▸ **REQUIRED ACTION**: The required lines are those that contain "Allah"; pull them out of the data and copy them.

▸ **MATERIAL FOR THIS EXERCISE**:

++++++++++++++++++++

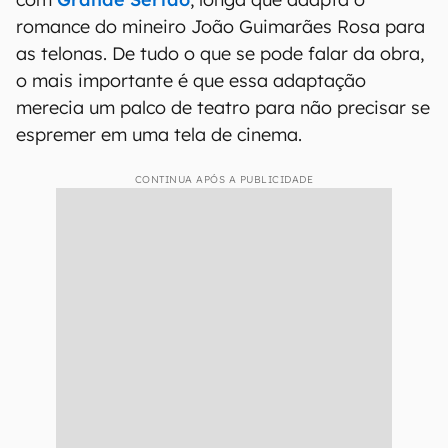
romance do mineiro João Guimarães Rosa para
as telonas. De tudo o que se pode falar da obra,
o mais importante é que essa adaptação
merecia um palco de teatro para não precisar se
espremer em uma tela de cinema.
CONTINUA APÓS A PUBLICIDADE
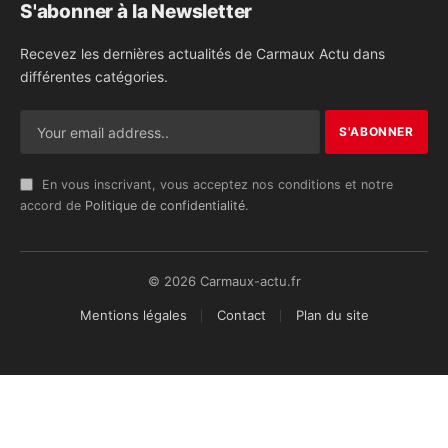
S'abonner à la Newsletter
Recevez les dernières actualités de Carmaux Actu dans
différentes catégories.
En vous inscrivant, vous acceptez nos conditions et notre
accord de
Politique de confidentialité
.
© 2026 Carmaux-actu.fr
Mentions légales
Contact
Plan du site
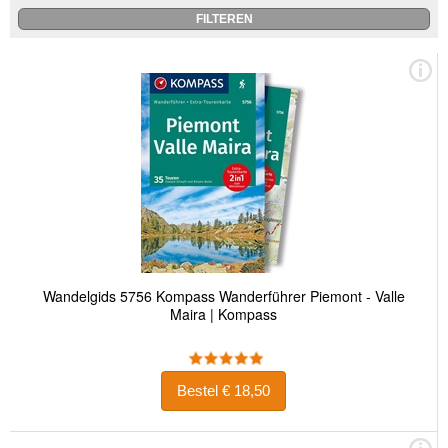
Wandelgids 5756 Kompass Wanderführer Piemont - Valle
Maira | Kompass
Bestel € 18,50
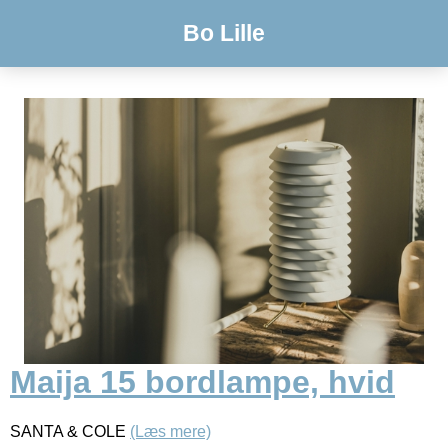
Bo Lille
Maija 15 bordlampe, hvid
SANTA & COLE
(Læs mere)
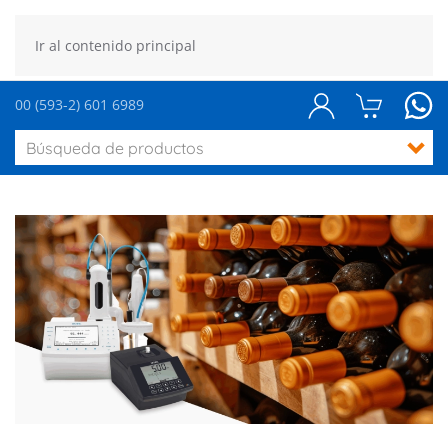
Ir al contenido principal
00 (593-2) 601 6989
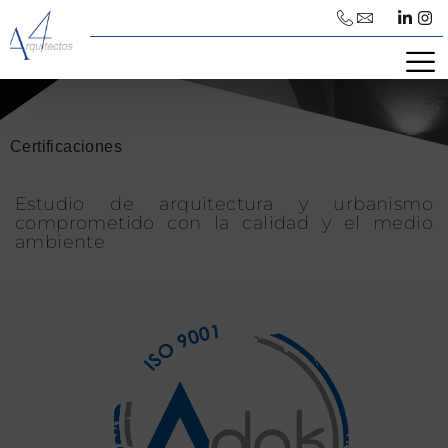
contenido
Certificaciones
Estudio de arquitectura y urbanismo
comprometido con la calidad y el medio
ambiente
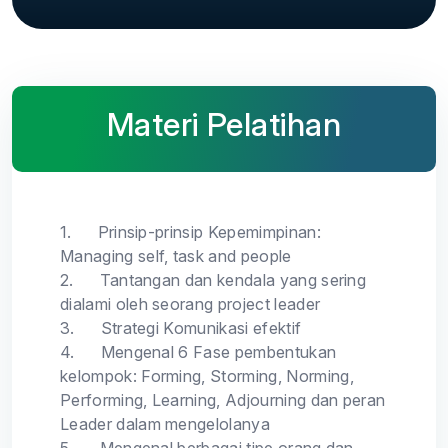
Materi Pelatihan
1.
Prinsip-prinsip Kepemimpinan:
Managing self, task and people
2.
Tantangan dan kendala yang sering
dialami oleh seorang project leader
3.
Strategi Komunikasi efektif
4.
Mengenal 6 Fase pembentukan
kelompok: Forming, Storming, Norming,
Performing, Learning, Adjourning dan peran
Leader dalam mengelolanya
5.
Mengenal berbagai tipe orang dan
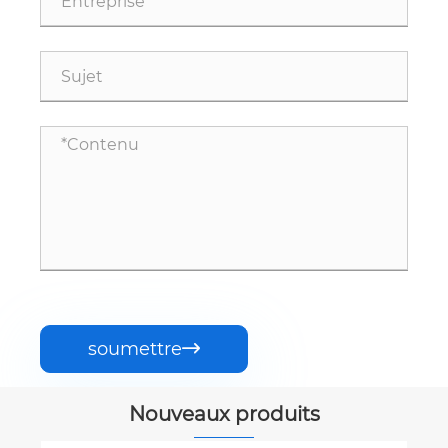
soumettre

Nouveaux produits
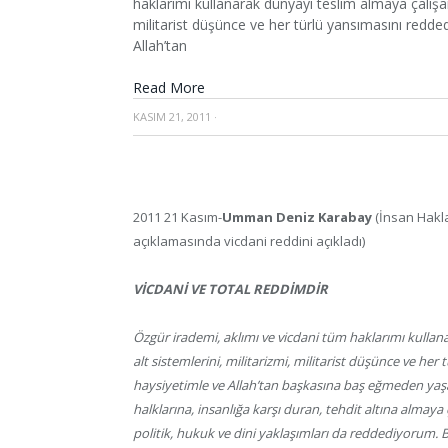
haklarımı kullanarak dünyayı teslim almaya çalışan
militarist düşünce ve her türlü yansımasını reddedi
Allah’tan
Read More
KASIM 21, 2011
·
2011 21 Kasım-
Umman Deniz Karabay
(İnsan Hakla
açıklamasında vicdani reddini açıkladı)
VİCDANİ VE TOTAL REDDİMDİR
Özgür irademi, aklımı ve vicdani tüm haklarımı kullan
alt sistemlerini, militarizmi, militarist düşünce ve her
haysiyetimle ve Allah’tan başkasına baş eğmeden yaş
halklarına, insanlığa karşı duran, tehdit altına almaya
politik, hukuk ve dini yaklaşımları da reddediyorum.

++++++++++++++++++++

▸ **RESPONSE**:
Allah’tan
haysiyetimle ve Allah’tan başkasına baş eğmeden yaş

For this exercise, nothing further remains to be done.